TCP three-way handshake

  • At the beginning, both the client and the server are in the CLOSED state. First, the server actively listens to a port and is in the LISTEN state.

The first message - SYN message

The client will randomly initialize the sequence number (client_isn), put this sequence number in the "sequence number" field of the TCP header, and set the SYN flag to 1, indicating a SYN message. Then the first SYN message is sent to the server, indicating that a connection is initiated to the server. This message does not contain application layer data, and the client is then in the SYN-SENT state.

The second message - SYN + ACK message

  • After receiving the SYN message from the client, the server first randomly initializes its own sequence number (server_isn), fills this sequence number into the "sequence number" field of the TCP header, and then fills the "confirmation number" field of the TCP header into client_isn + 1, and then sets the SYN and ACK flags to 1. Finally, the message is sent to the client, which does not contain application layer data, and the server is in the SYN-RCVD state.

The third message - ACK message

  • After the client receives the message from the server, it must also respond to the server with the last response message. First, the ACK flag in the TCP header of the response message is set to 1, and then the "confirmation response number" field is filled with server_isn + 1. Finally, the message is sent to the server. This message can carry data from the client to the server, and then the client is in the ESTABLISHED state.
  • After receiving the response message from the client, the server also enters the ESTABLISHED state.

From the above process, we can find that the third handshake can carry data, while the first two handshakes cannot carry data. This is also a frequently asked question in interviews.

Once the three-way handshake is completed, both parties are in the ESTABLISHED state. At this time, the connection has been established and the client and server can send data to each other.

How to view TCP status in Linux?

To view the TCP connection status, you can use the netstat -napt command in Linux.

TCP connection status check

Why is it a three-way handshake? Not two or four?

----

** What you will do **
a: Retype the TCP handshake passage between "From the above" and "two or four?", inclusive, matching it word for word.
b: Repeat, without any change, the lines of the records between the line holding "collectors: R. F. Thorne & R. A. Davidson" and the line holding "name author: (L.) Dunal", inclusive.
The records that come next have no connection to the TCP handshake passage.

(Dataset entries)

----

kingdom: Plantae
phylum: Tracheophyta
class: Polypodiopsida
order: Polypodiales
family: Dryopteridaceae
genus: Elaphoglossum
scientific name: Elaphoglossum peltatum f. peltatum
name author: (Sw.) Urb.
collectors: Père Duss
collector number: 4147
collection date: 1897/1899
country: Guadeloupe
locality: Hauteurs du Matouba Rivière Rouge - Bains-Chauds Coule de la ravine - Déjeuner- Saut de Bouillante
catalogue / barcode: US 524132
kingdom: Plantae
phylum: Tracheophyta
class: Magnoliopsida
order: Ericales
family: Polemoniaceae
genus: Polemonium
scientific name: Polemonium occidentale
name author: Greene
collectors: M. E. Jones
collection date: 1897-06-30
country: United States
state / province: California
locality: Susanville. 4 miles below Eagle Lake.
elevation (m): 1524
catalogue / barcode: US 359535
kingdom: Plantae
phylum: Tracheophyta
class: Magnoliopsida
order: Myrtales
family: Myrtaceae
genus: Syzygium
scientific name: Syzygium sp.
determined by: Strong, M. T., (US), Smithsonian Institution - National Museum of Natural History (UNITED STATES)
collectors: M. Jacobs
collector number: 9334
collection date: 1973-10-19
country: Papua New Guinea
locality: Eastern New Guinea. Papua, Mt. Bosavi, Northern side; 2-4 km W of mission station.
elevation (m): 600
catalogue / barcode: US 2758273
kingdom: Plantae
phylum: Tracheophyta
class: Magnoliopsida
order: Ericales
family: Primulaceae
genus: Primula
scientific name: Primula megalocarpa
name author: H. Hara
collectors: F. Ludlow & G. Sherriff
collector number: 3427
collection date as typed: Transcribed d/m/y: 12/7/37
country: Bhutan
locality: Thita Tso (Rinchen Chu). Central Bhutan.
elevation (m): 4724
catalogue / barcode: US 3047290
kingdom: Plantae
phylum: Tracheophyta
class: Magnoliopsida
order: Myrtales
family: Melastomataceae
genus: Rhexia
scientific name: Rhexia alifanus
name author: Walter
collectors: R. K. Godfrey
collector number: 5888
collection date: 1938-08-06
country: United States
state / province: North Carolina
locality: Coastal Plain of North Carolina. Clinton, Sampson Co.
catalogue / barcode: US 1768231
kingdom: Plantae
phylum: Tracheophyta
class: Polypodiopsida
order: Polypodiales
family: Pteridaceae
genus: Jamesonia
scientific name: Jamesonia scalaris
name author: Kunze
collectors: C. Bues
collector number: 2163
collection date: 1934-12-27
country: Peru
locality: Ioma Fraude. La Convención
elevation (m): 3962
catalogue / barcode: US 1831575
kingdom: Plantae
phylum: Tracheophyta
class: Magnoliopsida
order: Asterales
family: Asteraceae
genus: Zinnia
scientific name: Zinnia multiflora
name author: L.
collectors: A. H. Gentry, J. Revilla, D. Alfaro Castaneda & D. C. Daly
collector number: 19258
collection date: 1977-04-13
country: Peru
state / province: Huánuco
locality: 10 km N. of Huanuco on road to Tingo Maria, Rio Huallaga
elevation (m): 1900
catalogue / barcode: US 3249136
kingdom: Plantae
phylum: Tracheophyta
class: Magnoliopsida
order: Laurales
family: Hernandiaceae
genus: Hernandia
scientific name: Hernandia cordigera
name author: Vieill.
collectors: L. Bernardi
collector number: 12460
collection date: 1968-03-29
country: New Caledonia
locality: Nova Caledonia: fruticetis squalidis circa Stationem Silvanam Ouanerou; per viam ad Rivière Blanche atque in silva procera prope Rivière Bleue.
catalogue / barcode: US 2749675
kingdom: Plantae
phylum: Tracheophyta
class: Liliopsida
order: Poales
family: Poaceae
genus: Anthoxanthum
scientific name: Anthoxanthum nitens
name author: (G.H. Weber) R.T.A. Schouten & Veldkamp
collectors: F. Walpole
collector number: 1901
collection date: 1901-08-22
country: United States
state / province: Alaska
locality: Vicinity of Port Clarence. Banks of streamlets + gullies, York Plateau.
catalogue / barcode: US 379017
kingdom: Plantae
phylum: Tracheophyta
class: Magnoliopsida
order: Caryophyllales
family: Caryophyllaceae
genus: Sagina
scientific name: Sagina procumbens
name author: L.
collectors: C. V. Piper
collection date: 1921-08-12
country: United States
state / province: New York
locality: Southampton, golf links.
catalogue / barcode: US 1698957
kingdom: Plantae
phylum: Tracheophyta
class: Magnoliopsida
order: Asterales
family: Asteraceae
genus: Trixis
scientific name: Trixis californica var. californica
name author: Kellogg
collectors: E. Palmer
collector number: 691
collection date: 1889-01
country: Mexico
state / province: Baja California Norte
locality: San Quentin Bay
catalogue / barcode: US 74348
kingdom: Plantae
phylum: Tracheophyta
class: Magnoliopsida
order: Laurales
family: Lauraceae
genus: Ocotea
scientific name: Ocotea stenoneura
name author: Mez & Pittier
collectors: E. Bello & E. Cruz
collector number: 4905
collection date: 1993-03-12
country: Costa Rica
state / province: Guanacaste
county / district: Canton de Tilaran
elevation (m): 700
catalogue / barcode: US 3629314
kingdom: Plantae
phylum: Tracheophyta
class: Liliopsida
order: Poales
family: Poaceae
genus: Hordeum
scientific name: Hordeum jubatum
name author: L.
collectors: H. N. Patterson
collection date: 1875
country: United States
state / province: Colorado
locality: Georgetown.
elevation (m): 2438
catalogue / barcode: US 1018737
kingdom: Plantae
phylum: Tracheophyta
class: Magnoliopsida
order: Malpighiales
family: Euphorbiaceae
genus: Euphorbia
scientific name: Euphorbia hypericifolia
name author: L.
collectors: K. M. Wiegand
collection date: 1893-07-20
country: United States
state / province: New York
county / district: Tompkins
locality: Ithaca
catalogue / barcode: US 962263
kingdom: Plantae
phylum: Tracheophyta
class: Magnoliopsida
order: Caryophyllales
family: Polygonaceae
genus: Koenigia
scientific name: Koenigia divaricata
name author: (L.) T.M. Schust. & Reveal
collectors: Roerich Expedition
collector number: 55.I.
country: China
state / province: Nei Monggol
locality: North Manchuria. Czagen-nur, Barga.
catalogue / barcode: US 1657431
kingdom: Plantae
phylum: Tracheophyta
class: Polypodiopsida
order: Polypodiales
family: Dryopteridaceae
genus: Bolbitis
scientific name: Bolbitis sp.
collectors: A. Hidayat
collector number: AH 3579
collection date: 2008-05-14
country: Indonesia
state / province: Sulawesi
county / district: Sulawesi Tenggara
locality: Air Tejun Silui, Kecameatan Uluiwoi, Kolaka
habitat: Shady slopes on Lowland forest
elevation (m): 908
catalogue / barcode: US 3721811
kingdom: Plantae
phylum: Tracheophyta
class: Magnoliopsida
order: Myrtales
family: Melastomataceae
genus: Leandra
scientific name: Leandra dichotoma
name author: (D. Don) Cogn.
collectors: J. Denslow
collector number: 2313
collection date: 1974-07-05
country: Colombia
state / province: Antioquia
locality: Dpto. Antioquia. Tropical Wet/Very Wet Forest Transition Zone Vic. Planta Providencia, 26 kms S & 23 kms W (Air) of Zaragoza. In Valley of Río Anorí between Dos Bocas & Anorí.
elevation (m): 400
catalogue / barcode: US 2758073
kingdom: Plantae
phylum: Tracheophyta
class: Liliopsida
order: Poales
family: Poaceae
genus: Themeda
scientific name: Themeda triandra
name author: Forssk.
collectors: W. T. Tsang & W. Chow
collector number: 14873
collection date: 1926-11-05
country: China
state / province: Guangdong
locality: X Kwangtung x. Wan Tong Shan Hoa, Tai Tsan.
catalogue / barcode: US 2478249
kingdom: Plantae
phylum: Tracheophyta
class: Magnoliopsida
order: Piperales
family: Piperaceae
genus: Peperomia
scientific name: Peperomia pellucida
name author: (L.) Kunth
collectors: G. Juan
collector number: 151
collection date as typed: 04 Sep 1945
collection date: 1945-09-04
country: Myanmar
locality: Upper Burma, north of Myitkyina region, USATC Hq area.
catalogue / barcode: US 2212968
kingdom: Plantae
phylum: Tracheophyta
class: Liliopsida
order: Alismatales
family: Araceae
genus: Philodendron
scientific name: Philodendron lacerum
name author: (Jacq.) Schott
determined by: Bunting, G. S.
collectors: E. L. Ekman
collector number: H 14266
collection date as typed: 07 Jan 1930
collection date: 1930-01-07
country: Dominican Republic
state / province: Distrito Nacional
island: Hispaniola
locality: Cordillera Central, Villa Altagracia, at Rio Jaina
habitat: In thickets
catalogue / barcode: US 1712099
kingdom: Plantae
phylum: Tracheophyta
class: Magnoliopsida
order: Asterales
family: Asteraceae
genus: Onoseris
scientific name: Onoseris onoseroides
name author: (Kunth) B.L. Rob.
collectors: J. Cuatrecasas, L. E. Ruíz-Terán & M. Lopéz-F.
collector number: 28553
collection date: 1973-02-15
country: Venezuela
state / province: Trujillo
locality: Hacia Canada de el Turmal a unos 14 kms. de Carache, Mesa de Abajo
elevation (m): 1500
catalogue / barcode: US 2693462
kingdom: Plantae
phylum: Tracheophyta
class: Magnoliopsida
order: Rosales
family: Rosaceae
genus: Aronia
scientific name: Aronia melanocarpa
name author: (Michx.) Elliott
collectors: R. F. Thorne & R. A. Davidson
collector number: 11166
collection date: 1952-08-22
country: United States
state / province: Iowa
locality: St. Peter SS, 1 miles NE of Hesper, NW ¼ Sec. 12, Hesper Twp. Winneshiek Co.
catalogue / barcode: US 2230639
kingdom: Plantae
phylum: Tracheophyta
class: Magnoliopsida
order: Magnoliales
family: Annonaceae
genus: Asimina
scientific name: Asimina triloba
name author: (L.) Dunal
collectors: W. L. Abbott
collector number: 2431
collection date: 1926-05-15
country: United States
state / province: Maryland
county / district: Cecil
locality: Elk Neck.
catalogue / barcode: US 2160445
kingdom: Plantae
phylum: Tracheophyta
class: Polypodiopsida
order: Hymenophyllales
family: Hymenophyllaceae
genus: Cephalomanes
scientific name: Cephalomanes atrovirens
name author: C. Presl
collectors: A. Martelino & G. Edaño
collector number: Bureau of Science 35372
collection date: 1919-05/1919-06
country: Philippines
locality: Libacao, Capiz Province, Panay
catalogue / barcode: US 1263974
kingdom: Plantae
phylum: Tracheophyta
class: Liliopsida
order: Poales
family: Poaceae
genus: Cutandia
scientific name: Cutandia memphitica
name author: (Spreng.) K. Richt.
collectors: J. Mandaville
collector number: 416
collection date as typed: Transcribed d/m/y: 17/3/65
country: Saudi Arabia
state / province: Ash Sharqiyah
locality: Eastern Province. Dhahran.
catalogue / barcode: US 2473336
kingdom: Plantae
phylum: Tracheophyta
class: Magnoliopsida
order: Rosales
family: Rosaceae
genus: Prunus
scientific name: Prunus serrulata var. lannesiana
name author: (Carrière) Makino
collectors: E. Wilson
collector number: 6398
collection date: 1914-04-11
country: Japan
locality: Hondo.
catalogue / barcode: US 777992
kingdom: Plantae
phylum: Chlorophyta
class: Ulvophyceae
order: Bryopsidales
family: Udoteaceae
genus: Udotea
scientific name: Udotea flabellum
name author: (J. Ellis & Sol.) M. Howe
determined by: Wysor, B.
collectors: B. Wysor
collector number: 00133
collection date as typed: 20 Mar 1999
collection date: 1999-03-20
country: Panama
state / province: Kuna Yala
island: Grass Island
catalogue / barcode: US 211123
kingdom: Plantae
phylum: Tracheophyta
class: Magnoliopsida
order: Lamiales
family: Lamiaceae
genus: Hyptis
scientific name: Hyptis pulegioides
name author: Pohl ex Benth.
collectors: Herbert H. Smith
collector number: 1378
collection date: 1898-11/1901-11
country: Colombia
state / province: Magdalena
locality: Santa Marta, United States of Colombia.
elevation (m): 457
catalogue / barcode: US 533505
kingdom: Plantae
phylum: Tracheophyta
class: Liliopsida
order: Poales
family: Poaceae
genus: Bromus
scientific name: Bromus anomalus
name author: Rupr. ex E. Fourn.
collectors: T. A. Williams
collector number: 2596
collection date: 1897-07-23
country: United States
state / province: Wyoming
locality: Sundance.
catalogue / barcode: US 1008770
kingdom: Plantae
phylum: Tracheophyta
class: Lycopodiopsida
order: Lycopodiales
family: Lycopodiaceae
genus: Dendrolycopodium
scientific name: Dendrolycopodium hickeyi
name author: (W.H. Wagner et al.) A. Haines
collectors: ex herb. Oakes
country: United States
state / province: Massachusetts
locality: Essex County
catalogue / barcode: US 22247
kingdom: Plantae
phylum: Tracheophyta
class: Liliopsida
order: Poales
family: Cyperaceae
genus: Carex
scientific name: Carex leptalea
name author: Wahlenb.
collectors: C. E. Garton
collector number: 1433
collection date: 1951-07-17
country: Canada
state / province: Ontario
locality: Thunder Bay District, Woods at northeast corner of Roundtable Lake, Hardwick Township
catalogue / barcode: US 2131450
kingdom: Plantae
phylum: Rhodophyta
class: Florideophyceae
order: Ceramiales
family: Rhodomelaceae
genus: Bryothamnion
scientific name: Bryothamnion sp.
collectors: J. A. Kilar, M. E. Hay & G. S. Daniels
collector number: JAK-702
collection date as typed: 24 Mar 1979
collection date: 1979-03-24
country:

----

** Solutions to the exercise **
a:
From the above process, we can find that the third handshake can carry data, while the first two handshakes cannot carry data. This is also a frequently asked question in interviews.

Once the three-way handshake is completed, both parties are in the ESTABLISHED state. At this time, the connection has been established and the client and server can send data to each other.

How to view TCP status in Linux?

To view the TCP connection status, you can use the netstat -napt command in Linux.

TCP connection status check

Why is it a three-way handshake? Not two or four?

b:
collectors: R. F. Thorne & R. A. Davidson
collector number: 11166
collection date: 1952-08-22
country: United States
state / province: Iowa
locality: St. Peter SS, 1 miles NE of Hesper, NW ¼ Sec. 12, Hesper Twp. Winneshiek Co.
catalogue / barcode: US 2230639
kingdom: Plantae
phylum: Tracheophyta
class: Magnoliopsida
order: Magnoliales
family: Annonaceae
genus: Asimina
scientific name: Asimina triloba
name author: (L.) Dunal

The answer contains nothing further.